The Rules Committee issues the following types of "special rule" resolutions:
- Open rule: Allows any member to offer any amendment in compliance with house rules under the five minute rule (a member argues for the amendment for 5 minutes, an opponent then argues against the amendment for 5 minutes, other members may then "strike the last word" to speak further on the Amendment, and the house then votes on the amendment). Debate continues until no one offers an amendment. This type of Rule has not been used since June 10, 2014.
- Modified open rule: Much like an open rule, but may require amendments to be preprinted in the congressional record beforehand, and may impose a total time limit for the consideration of all amendments, or for debate on each amendment. This type of rule has not been used by action of the Committee since May 26th, 2016. One such rule was included in the 118th Congress's Rules package.
- Structured rule – Members submit amendments to the rules committee, and the rules committee selects which amendments may be considered on the floor.
- Closed rule – Eliminates the opportunity to amend the bill on the floor, except under unanimous consent.

Most "special rule" resolutions offer time for "general debate" before any amendment consideration begins (it is also possible for the rules committee to issue a rule for "general debate" only and later issue a second rule for amendment consideration) and allow for one motion to send the bill back to its committee of origination, with or without instructions for how to modify the bill.
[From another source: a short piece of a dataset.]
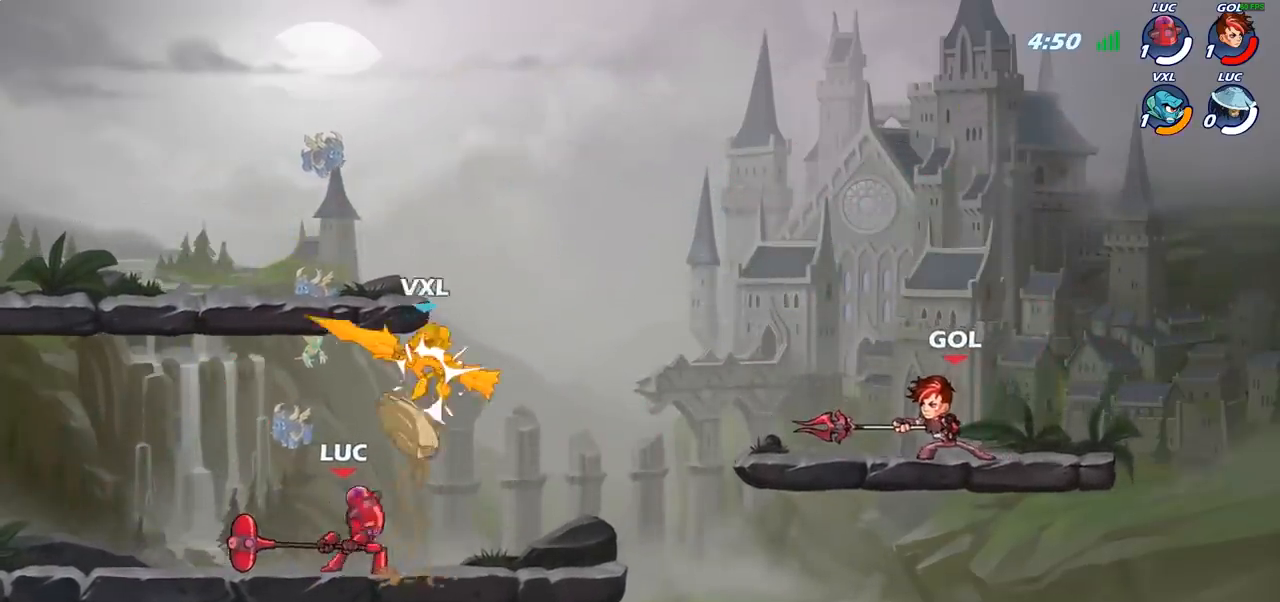
{"buttons": ["CROSS"], "left_stick": "left", "right_stick": "center", "events": [[467, "CROSS", "down"], [467, "left_stick", "left"]]}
Such resolutions may also include necessary authority for district work periods, and may waive or modify certain points of order or rules of the house if desired by the committee, and the committee is also allowed to self-execute amendments right in the rule rather than delegating this ability to the full house floor.

==Members, 119th Congress==

| Majority | Minority |
|---|---|
| Virginia Foxx, North Carolina, Chair; Michelle Fischbach, Minnesota; Ralph Norman, South Carolina; Chip Roy, Texas; Erin Houchin, Indiana; Nick Langworthy, New York; Austin Scott, Georgia; Morgan Griffith, Virginia; Brian Jack, Georgia; | Jim McGovern, Massachusetts, Ranking Member; Mary Gay Scanlon, Pennsylvania; Joe Neguse, Colorado; Teresa Leger Fernandez, New Mexico; |

Resolutions electing members: (R), (D)

==Subcommittees==
The Rules Committee operates with two subcommittees, one focusing on legislative and budget matters and one focusing on the internal operations of the House.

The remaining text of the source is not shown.